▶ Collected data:
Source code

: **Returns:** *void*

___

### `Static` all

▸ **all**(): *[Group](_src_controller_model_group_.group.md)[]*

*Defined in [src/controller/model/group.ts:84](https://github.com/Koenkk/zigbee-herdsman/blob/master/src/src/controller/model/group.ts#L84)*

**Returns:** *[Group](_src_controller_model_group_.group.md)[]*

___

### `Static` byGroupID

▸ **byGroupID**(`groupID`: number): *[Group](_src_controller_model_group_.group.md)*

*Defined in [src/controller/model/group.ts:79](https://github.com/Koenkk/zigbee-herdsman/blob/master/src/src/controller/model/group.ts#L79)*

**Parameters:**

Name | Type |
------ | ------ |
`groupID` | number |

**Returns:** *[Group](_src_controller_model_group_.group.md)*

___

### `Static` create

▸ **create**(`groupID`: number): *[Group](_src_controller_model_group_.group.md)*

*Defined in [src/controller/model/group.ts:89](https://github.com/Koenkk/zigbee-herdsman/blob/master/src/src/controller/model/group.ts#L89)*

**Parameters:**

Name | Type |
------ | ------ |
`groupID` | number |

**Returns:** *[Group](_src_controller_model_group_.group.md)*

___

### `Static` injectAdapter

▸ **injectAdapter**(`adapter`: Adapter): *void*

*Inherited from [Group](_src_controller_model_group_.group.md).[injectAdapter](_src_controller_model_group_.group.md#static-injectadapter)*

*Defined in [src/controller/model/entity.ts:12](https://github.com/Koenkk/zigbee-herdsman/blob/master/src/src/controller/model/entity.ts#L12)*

▶ WHAT IS EXPECTED:
Each record must be output exactly, with none omitted.

▶ ANSWER FOR THIS EXERCISE:
Source code

: **Returns:** *void*

___

### `Static` all

▸ **all**(): *[Group](_src_controller_model_group_.group.md)[]*

*Defined in [src/controller/model/group.ts:84](https://github.com/Koenkk/zigbee-herdsman/blob/master/src/src/controller/model/group.ts#L84)*

**Returns:** *[Group](_src_controller_model_group_.group.md)[]*

___

### `Static` byGroupID

▸ **byGroupID**(`groupID`: number): *[Group](_src_controller_model_group_.group.md)*

*Defined in [src/controller/model/group.ts:79](https://github.com/Koenkk/zigbee-herdsman/blob/master/src/src/controller/model/group.ts#L79)*

**Parameters:**

Name | Type |
------ | ------ |
`groupID` | number |

**Returns:** *[Group](_src_controller_model_group_.group.md)*

___

### `Static` create

▸ **create**(`groupID`: number): *[Group](_src_controller_model_group_.group.md)*

*Defined in [src/controller/model/group.ts:89](https://github.com/Koenkk/zigbee-herdsman/blob/master/src/src/controller/model/group.ts#L89)*

**Parameters:**

Name | Type |
------ | ------ |
`groupID` | number |

**Returns:** *[Group](_src_controller_model_group_.group.md)*

___

### `Static` injectAdapter

▸ **injectAdapter**(`adapter`: Adapter): *void*

*Inherited from [Group](_src_controller_model_group_.group.md).[injectAdapter](_src_controller_model_group_.group.md#static-injectadapter)*

*Defined in [src/controller/model/entity.ts:12](https://github.com/Koenkk/zigbee-herdsman/blob/master/src/src/controller/model/entity.ts#L12)*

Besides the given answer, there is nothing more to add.